Thanks for your feedback Roberto! I went over my articles on OoO Execution again, to see how I could make the explanation more correct while keeping things simple.
I basicall chose to not mention the ROB, as I don't think it is that important to know about for what I am trying to convey here.
I basically just talk about the Instruction Queue instead. Obviously the ROB will be there helping the reordering but not all that important I think to get across how the M1 can process more instructions.
I have added some sentences to clarify enen more that threads and OoOE is of course complementary. Althogh I thought that was sort of clear already. But I see that maybe some of my sentences on that was ambigious.
Your remark on VLIW is a bit beyound my understanding. I have written a story now on VLIW, but I don't understand it well to see how this related to the size of the ROB.
AnandTech was indeed an important source for writing this story.

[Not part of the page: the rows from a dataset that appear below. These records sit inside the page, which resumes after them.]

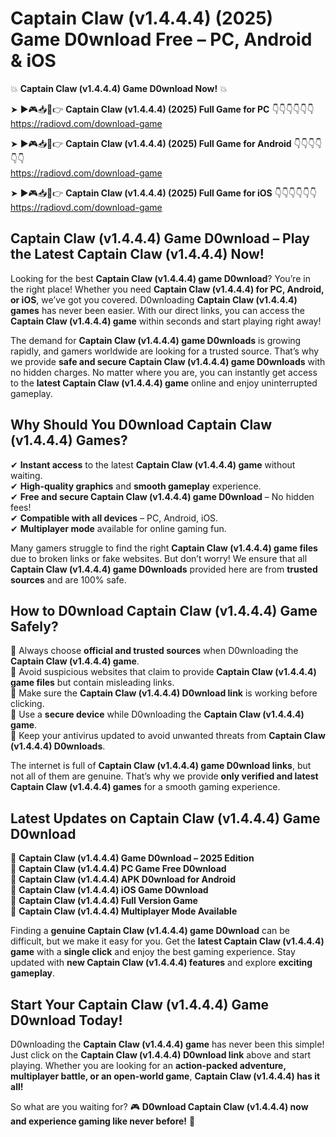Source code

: # Captain Claw (v1.4.4.4) (2025) Game D0wnload Free – PC, Android & iOS

💥 **Captain Claw (v1.4.4.4) Game D0wnload Now!** 💥  

➤ ►🎮📥📱👉 **Captain Claw (v1.4.4.4) (2025) Full Game for PC** 👇👇👇👇👇👇  
https://radiovd.com/download-game  

➤ ►🎮📥📱👉 **Captain Claw (v1.4.4.4) (2025) Full Game for Android** 👇👇👇👇👇👇  
https://radiovd.com/download-game  

➤ ►🎮📥📱👉 **Captain Claw (v1.4.4.4) (2025) Full Game for iOS** 👇👇👇👇👇👇  
https://radiovd.com/download-game  

## Captain Claw (v1.4.4.4) Game D0wnload – Play the Latest Captain Claw (v1.4.4.4) Now!

Looking for the best **Captain Claw (v1.4.4.4) game D0wnload**? You’re in the right place! Whether you need **Captain Claw (v1.4.4.4) for PC, Android, or iOS**, we’ve got you covered. D0wnloading **Captain Claw (v1.4.4.4) games** has never been easier. With our direct links, you can access the **Captain Claw (v1.4.4.4) game** within seconds and start playing right away!  

The demand for **Captain Claw (v1.4.4.4) game D0wnloads** is growing rapidly, and gamers worldwide are looking for a trusted source. That’s why we provide **safe and secure Captain Claw (v1.4.4.4) game D0wnloads** with no hidden charges. No matter where you are, you can instantly get access to the **latest Captain Claw (v1.4.4.4) game** online and enjoy uninterrupted gameplay.  

## **Why Should You D0wnload Captain Claw (v1.4.4.4) Games?**  

✔ **Instant access** to the latest **Captain Claw (v1.4.4.4) game** without waiting.  
✔ **High-quality graphics** and **smooth gameplay** experience.  
✔ **Free and secure Captain Claw (v1.4.4.4) game D0wnload** – No hidden fees!  
✔ **Compatible with all devices** – PC, Android, iOS.  
✔ **Multiplayer mode** available for online gaming fun.  

Many gamers struggle to find the right **Captain Claw (v1.4.4.4) game files** due to broken links or fake websites. But don’t worry! We ensure that all **Captain Claw (v1.4.4.4) game D0wnloads** provided here are from **trusted sources** and are 100% safe.  

## **How to D0wnload Captain Claw (v1.4.4.4) Game Safely?**  

📌 Always choose **official and trusted sources** when D0wnloading the **Captain Claw (v1.4.4.4) game**.  
📌 Avoid suspicious websites that claim to provide **Captain Claw (v1.4.4.4) game files** but contain misleading links.  
📌 Make sure the **Captain Claw (v1.4.4.4) D0wnload link** is working before clicking.  
📌 Use a **secure device** while D0wnloading the **Captain Claw (v1.4.4.4) game**.  
📌 Keep your antivirus updated to avoid unwanted threats from **Captain Claw (v1.4.4.4) D0wnloads**.  

The internet is full of **Captain Claw (v1.4.4.4) game D0wnload links**, but not all of them are genuine. That’s why we provide **only verified and latest Captain Claw (v1.4.4.4) games** for a smooth gaming experience.  

## **Latest Updates on Captain Claw (v1.4.4.4) Game D0wnload**  

🔹 **Captain Claw (v1.4.4.4) Game D0wnload – 2025 Edition**  
🔹 **Captain Claw (v1.4.4.4) PC Game Free D0wnload**  
🔹 **Captain Claw (v1.4.4.4) APK D0wnload for Android**  
🔹 **Captain Claw (v1.4.4.4) iOS Game D0wnload**  
🔹 **Captain Claw (v1.4.4.4) Full Version Game**  
🔹 **Captain Claw (v1.4.4.4) Multiplayer Mode Available**  

Finding a **genuine Captain Claw (v1.4.4.4) game D0wnload** can be difficult, but we make it easy for you. Get the **latest Captain Claw (v1.4.4.4) game** with a **single click** and enjoy the best gaming experience. Stay updated with **new Captain Claw (v1.4.4.4) features** and explore **exciting gameplay**.  

## **Start Your Captain Claw (v1.4.4.4) Game D0wnload Today!**  

D0wnloading the **Captain Claw (v1.4.4.4) game** has never been this simple! Just click on the **Captain Claw (v1.4.4.4) D0wnload link** above and start playing. Whether you are looking for an **action-packed adventure, multiplayer battle, or an open-world game**, **Captain Claw (v1.4.4.4) has it all!**  

So what are you waiting for? 🎮 **D0wnload Captain Claw (v1.4.4.4) now and experience gaming like never before!** 🚀  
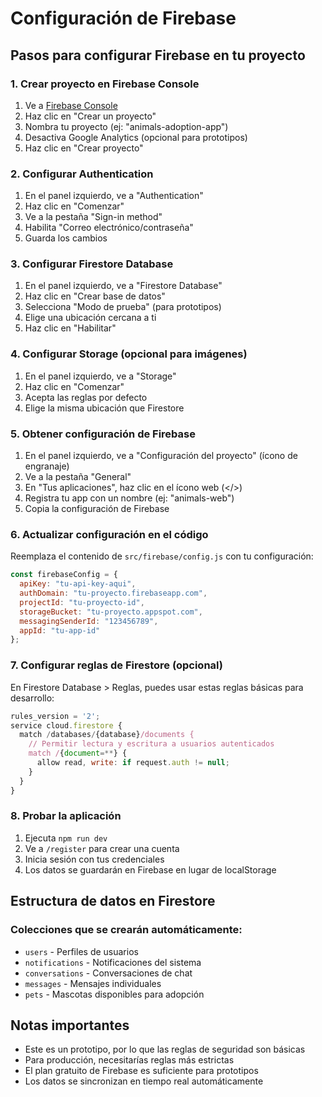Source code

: # Configuración de Firebase

## Pasos para configurar Firebase en tu proyecto

### 1. Crear proyecto en Firebase Console

1. Ve a [Firebase Console](https://console.firebase.google.com/)
2. Haz clic en "Crear un proyecto"
3. Nombra tu proyecto (ej: "animals-adoption-app")
4. Desactiva Google Analytics (opcional para prototipos)
5. Haz clic en "Crear proyecto"

### 2. Configurar Authentication

1. En el panel izquierdo, ve a "Authentication"
2. Haz clic en "Comenzar"
3. Ve a la pestaña "Sign-in method"
4. Habilita "Correo electrónico/contraseña"
5. Guarda los cambios

### 3. Configurar Firestore Database

1. En el panel izquierdo, ve a "Firestore Database"
2. Haz clic en "Crear base de datos"
3. Selecciona "Modo de prueba" (para prototipos)
4. Elige una ubicación cercana a ti
5. Haz clic en "Habilitar"

### 4. Configurar Storage (opcional para imágenes)

1. En el panel izquierdo, ve a "Storage"
2. Haz clic en "Comenzar"
3. Acepta las reglas por defecto
4. Elige la misma ubicación que Firestore

### 5. Obtener configuración de Firebase

1. En el panel izquierdo, ve a "Configuración del proyecto" (ícono de engranaje)
2. Ve a la pestaña "General"
3. En "Tus aplicaciones", haz clic en el ícono web (</>)
4. Registra tu app con un nombre (ej: "animals-web")
5. Copia la configuración de Firebase

### 6. Actualizar configuración en el código

Reemplaza el contenido de `src/firebase/config.js` con tu configuración:

```javascript
const firebaseConfig = {
  apiKey: "tu-api-key-aqui",
  authDomain: "tu-proyecto.firebaseapp.com",
  projectId: "tu-proyecto-id",
  storageBucket: "tu-proyecto.appspot.com",
  messagingSenderId: "123456789",
  appId: "tu-app-id"
};
```

### 7. Configurar reglas de Firestore (opcional)

En Firestore Database > Reglas, puedes usar estas reglas básicas para desarrollo:

```javascript
rules_version = '2';
service cloud.firestore {
  match /databases/{database}/documents {
    // Permitir lectura y escritura a usuarios autenticados
    match /{document=**} {
      allow read, write: if request.auth != null;
    }
  }
}
```

### 8. Probar la aplicación

1. Ejecuta `npm run dev`
2. Ve a `/register` para crear una cuenta
3. Inicia sesión con tus credenciales
4. Los datos se guardarán en Firebase en lugar de localStorage

## Estructura de datos en Firestore

### Colecciones que se crearán automáticamente:

- `users` - Perfiles de usuarios
- `notifications` - Notificaciones del sistema
- `conversations` - Conversaciones de chat
- `messages` - Mensajes individuales
- `pets` - Mascotas disponibles para adopción

## Notas importantes

- Este es un prototipo, por lo que las reglas de seguridad son básicas
- Para producción, necesitarías reglas más estrictas
- El plan gratuito de Firebase es suficiente para prototipos
- Los datos se sincronizan en tiempo real automáticamente
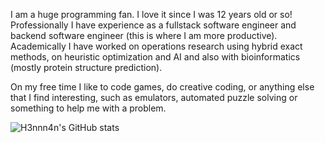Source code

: I am a huge programming fan. I love it since I was 12 years old or so!
Professionally I have experience as a fullstack software engineer and backend
software engineer (this is where I am more productive). Academically I have
worked on operations research using hybrid exact methods, on heuristic
optimization and AI and also with bioinformatics (mostly protein structure
prediction).

On my free time I like to code games, do creative coding, or anything else that
I find interesting, such as emulators, automated puzzle solving or something to
help me with a problem.

![H3nnn4n's GitHub stats](https://github-readme-stats.vercel.app/api?username=h3nnn4n&show_icons=true&theme=gruvbox&hide_border=true&count_private=true&show_icons=true)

In fact it was reading the AnandTech articles that made me realize that while the information is great, it is far too difficult for the average developer.
Ironically while I thought I wrote this story for developers, I have since discovered that a lot of market analysts types have enjoyed reading it. So there seem to be a much broader need/desire for user friendly discussion of these kinds of geeky details, than I had imagined when writing this.
I am not an expert on this, so I have benefitted a lot from those of you with more detailed knowledge to correct me. A previous comment e.g. allowed me to correct what I originally wrote on Unified Memory.
Of course in some cases one has to sort of paper over the complexity and decide what is the most important point to get across about this solution?